[Records from a data source]

⁂

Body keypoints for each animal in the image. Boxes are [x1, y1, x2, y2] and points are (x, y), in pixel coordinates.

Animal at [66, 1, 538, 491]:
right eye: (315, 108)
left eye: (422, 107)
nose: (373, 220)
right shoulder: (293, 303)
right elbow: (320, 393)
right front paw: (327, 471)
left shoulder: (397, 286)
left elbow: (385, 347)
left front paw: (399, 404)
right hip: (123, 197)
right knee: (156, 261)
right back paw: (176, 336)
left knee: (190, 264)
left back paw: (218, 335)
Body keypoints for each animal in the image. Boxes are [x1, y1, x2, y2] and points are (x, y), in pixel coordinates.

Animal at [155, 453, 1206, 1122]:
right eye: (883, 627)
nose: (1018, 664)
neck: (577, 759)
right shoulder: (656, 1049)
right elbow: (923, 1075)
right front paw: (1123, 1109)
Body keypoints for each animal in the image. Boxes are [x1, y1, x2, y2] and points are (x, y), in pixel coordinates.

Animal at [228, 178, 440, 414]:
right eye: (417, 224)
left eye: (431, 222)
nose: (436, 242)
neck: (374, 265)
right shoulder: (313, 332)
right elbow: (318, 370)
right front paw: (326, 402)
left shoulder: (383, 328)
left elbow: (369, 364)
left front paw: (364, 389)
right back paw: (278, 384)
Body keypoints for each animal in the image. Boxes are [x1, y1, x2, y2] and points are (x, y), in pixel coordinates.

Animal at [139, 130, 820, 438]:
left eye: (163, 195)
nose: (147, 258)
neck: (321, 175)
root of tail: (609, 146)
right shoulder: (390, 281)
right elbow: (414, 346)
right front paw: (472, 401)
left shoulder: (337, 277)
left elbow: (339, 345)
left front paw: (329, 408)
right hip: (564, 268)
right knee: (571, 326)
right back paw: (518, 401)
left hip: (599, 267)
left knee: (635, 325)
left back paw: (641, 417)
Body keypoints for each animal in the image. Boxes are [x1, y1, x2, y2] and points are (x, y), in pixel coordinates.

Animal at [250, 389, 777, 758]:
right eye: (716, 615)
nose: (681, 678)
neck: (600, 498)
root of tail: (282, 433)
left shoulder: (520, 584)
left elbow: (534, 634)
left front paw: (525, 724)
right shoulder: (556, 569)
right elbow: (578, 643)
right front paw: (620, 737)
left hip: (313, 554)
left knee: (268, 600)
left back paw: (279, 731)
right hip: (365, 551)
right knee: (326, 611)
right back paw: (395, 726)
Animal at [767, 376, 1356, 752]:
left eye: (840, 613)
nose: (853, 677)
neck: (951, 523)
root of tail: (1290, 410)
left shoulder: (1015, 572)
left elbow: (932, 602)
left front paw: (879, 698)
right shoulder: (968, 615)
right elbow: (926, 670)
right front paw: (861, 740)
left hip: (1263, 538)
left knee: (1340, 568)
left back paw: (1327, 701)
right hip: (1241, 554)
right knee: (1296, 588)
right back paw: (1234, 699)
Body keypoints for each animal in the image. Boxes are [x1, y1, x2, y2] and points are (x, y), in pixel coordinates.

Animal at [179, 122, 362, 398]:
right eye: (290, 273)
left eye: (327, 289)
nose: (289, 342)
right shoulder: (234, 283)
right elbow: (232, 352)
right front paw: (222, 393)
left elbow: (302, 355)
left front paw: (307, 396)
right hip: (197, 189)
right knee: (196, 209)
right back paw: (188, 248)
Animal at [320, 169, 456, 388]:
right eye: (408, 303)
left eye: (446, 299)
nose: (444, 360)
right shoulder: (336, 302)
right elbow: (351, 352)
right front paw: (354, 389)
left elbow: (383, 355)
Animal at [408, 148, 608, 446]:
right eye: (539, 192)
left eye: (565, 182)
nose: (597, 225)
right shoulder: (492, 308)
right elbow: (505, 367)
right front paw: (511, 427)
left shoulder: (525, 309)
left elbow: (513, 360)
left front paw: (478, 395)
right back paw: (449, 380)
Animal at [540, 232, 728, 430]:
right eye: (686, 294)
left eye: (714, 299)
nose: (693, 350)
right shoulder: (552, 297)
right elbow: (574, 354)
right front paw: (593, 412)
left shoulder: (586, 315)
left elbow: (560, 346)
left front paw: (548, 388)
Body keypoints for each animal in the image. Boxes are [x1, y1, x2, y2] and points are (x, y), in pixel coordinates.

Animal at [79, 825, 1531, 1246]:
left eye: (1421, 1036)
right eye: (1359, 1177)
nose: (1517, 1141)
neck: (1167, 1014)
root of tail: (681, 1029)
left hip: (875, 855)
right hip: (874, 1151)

⁂

What is needed is an exact retyping of every line from the one containing "right back paw: (188, 248)" through the final line of the entries, and only those lines.

> [WRITTEN RESPONSE]
right back paw: (188, 248)
Animal at [320, 169, 456, 388]:
right eye: (408, 303)
left eye: (446, 299)
nose: (444, 360)
right shoulder: (336, 302)
right elbow: (351, 352)
right front paw: (354, 389)
left elbow: (383, 355)
Animal at [408, 148, 608, 446]:
right eye: (539, 192)
left eye: (565, 182)
nose: (597, 225)
right shoulder: (492, 308)
right elbow: (505, 367)
right front paw: (511, 427)
left shoulder: (525, 309)
left elbow: (513, 360)
left front paw: (478, 395)
right back paw: (449, 380)
Animal at [540, 232, 728, 430]:
right eye: (686, 294)
left eye: (714, 299)
nose: (693, 350)
right shoulder: (552, 297)
right elbow: (574, 354)
right front paw: (593, 412)
left shoulder: (586, 315)
left elbow: (560, 346)
left front paw: (548, 388)
Body keypoints for each animal in the image. Boxes are [x1, y1, x2, y2] and points are (x, y), in pixel coordinates.

Animal at [79, 825, 1531, 1246]:
left eye: (1421, 1036)
right eye: (1359, 1177)
nose: (1517, 1141)
neck: (1167, 1014)
root of tail: (681, 1029)
left hip: (875, 855)
right hip: (874, 1151)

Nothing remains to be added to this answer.